As a preferred embodiment of the present invention, as shown in fig. 6, the second air passing member 200 includes a second body 201, the second body 201 has a second connection portion 202, the second body 201 has a sleeve-shaped structure with a circular radial cross section, one end of the sleeve-shaped structure, which is far away from the first body 101, is closed, and a plurality of air holes 205 are uniformly opened at the end, the air holes 205 are communicated with the assembly cavity 300 through a second communication channel, the second connection portion 202 is an internal thread formed on an inner wall of the sleeve-shaped structure, and the second connection portion 202 is in threaded connection with the first air passing member 100. The second communication passage of the present embodiment includes a plurality of plate-like bodies 206, the plate-like bodies 206 being uniformly configured on an end face of the second body 201 near the fitting chamber 300, the second body 201 being configured with a second annular protrusion 204 enclosing both the plate-like bodies 206 and the gas holes 205 therein, and the rim of the filtering membrane 400 being engaged with the second annular protrusion 204 and separating the plate-like bodies 206 from the fitting chamber 300. In this embodiment, the second body 201 is configured with the fitting tab 203, and the first air-passing member 100 is connected to the second connecting portion 202 and abuts against the fitting tab 203. When gas enters the assembly chamber 300 from the first communication channel and the pressure in the medicine dissolver is smaller than the pressure in the assembly chamber 300 or is vacuum, the situation as shown in fig. 12-13 can occur, the filtering membrane 400 deforms, so that the pressure of the medicine dissolver and the assembly chamber 300 is balanced or close to balanced, and the situation that the piston cannot effectively move is avoided.
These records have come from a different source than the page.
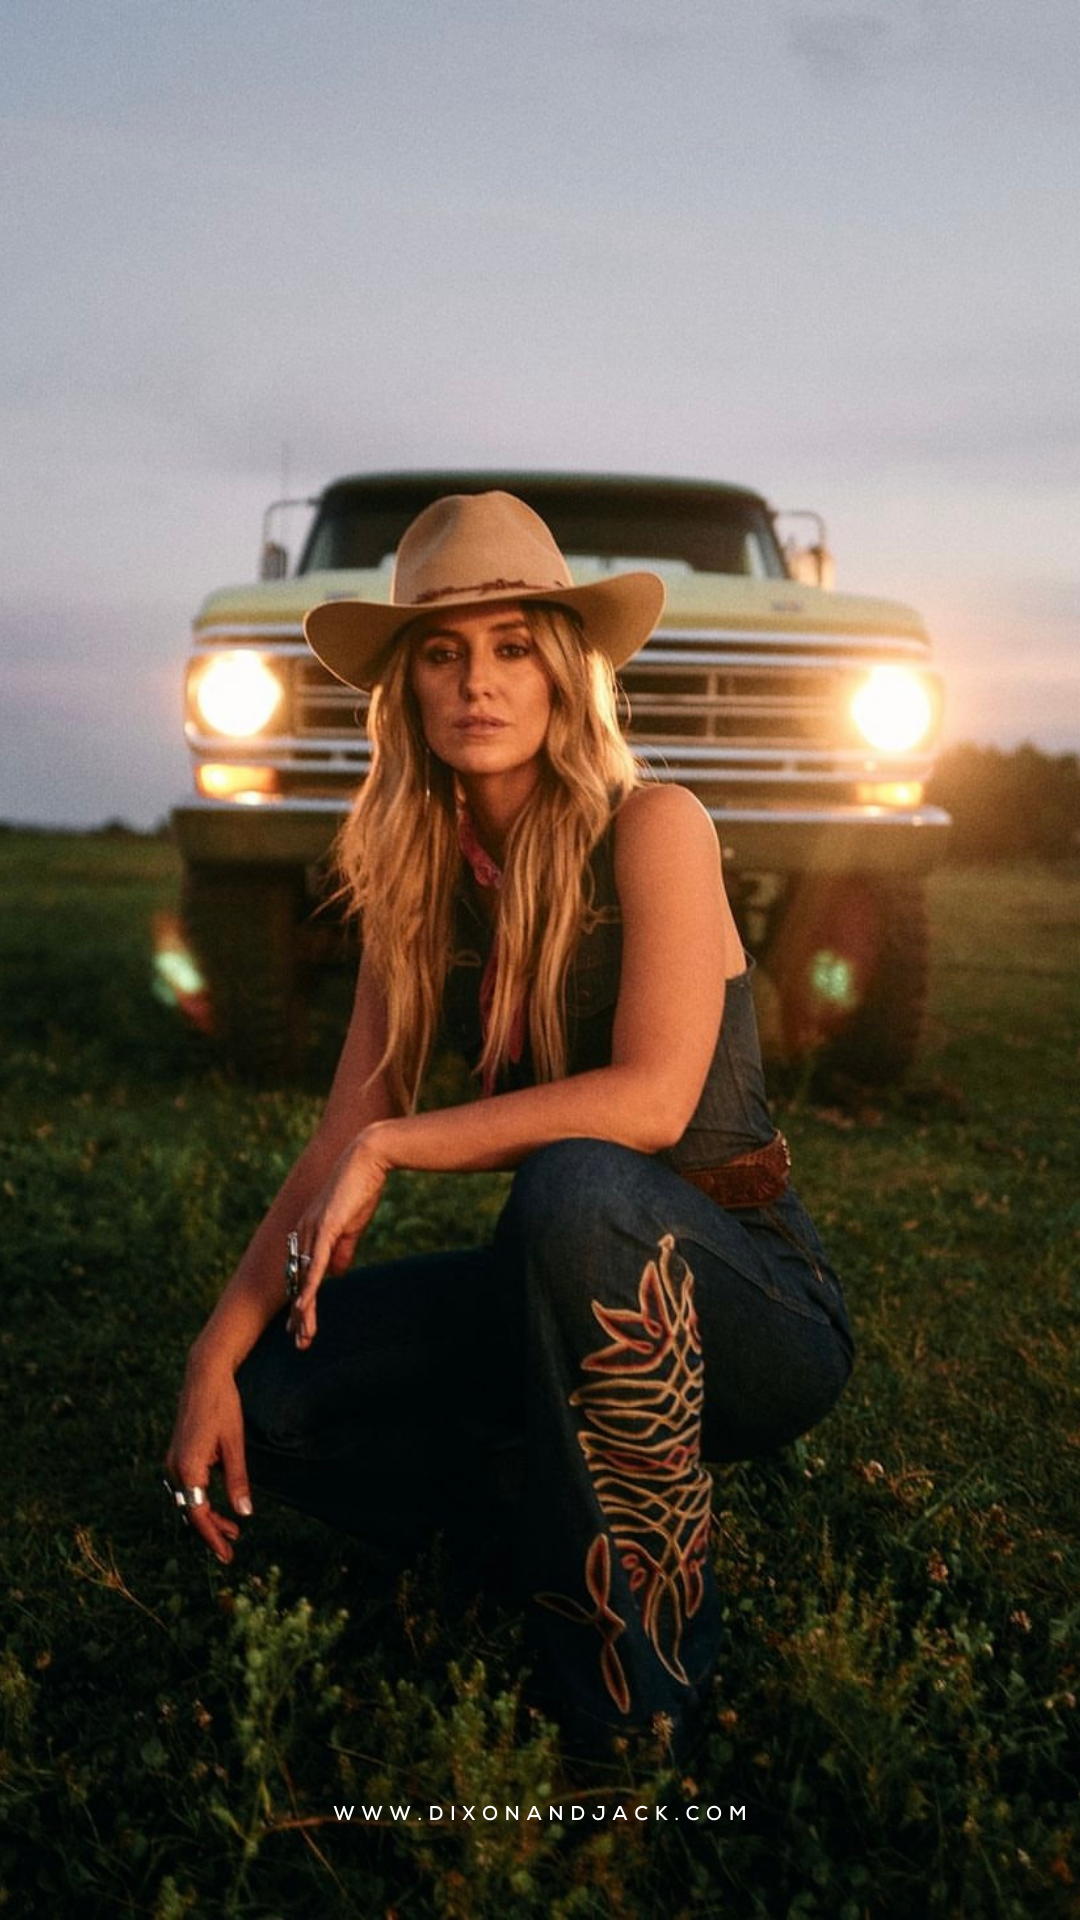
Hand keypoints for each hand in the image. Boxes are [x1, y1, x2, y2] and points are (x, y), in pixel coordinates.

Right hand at [164, 1358, 252, 1564]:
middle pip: (191, 1512)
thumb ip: (238, 1480)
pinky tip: (217, 1506)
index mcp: (189, 1467)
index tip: (227, 1555)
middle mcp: (174, 1468)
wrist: (204, 1376)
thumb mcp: (235, 1444)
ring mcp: (172, 1461)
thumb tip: (245, 1514)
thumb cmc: (223, 1407)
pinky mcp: (176, 1455)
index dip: (213, 1538)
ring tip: (232, 1529)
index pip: (199, 1514)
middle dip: (211, 1532)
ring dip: (207, 1517)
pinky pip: (186, 1488)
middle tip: (232, 1549)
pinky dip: (200, 1501)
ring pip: (187, 1501)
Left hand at [287, 1128, 389, 1350]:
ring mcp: (312, 1231)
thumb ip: (343, 1249)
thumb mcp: (351, 1225)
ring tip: (302, 1336)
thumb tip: (337, 1273)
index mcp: (309, 1233)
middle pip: (298, 1282)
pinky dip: (308, 1288)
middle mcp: (303, 1233)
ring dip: (304, 1311)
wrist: (368, 1158)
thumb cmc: (361, 1188)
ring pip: (304, 1279)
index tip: (301, 1326)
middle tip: (298, 1342)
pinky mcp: (325, 1228)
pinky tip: (303, 1308)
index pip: (303, 1274)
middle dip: (299, 1315)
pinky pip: (315, 1265)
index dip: (302, 1302)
The second air passing member 200 of the present embodiment is an integrally formed structure, so as to facilitate mass production thereof and ensure the connection strength with the first air passing member 100. The present embodiment is constructed with a mounting groove 207 at an end of the second body 201 remote from the fitting chamber 300 for mounting a connection joint of a cartridge.
Finally, it should be noted that: the foregoing description is only a preferred embodiment of the present invention, and is not intended to limit the present invention, but the present invention is described in detail with reference to the foregoing embodiments, and it will be apparent to those skilled in the art that modifications may be made to the technical solutions described in the foregoing embodiments, or that equivalents may be substituted for some of the technical features thereof. Any modification, equivalent replacement, improvement, etc. made within the spirit and principle of the present invention should be included in the scope of the claims of the present invention.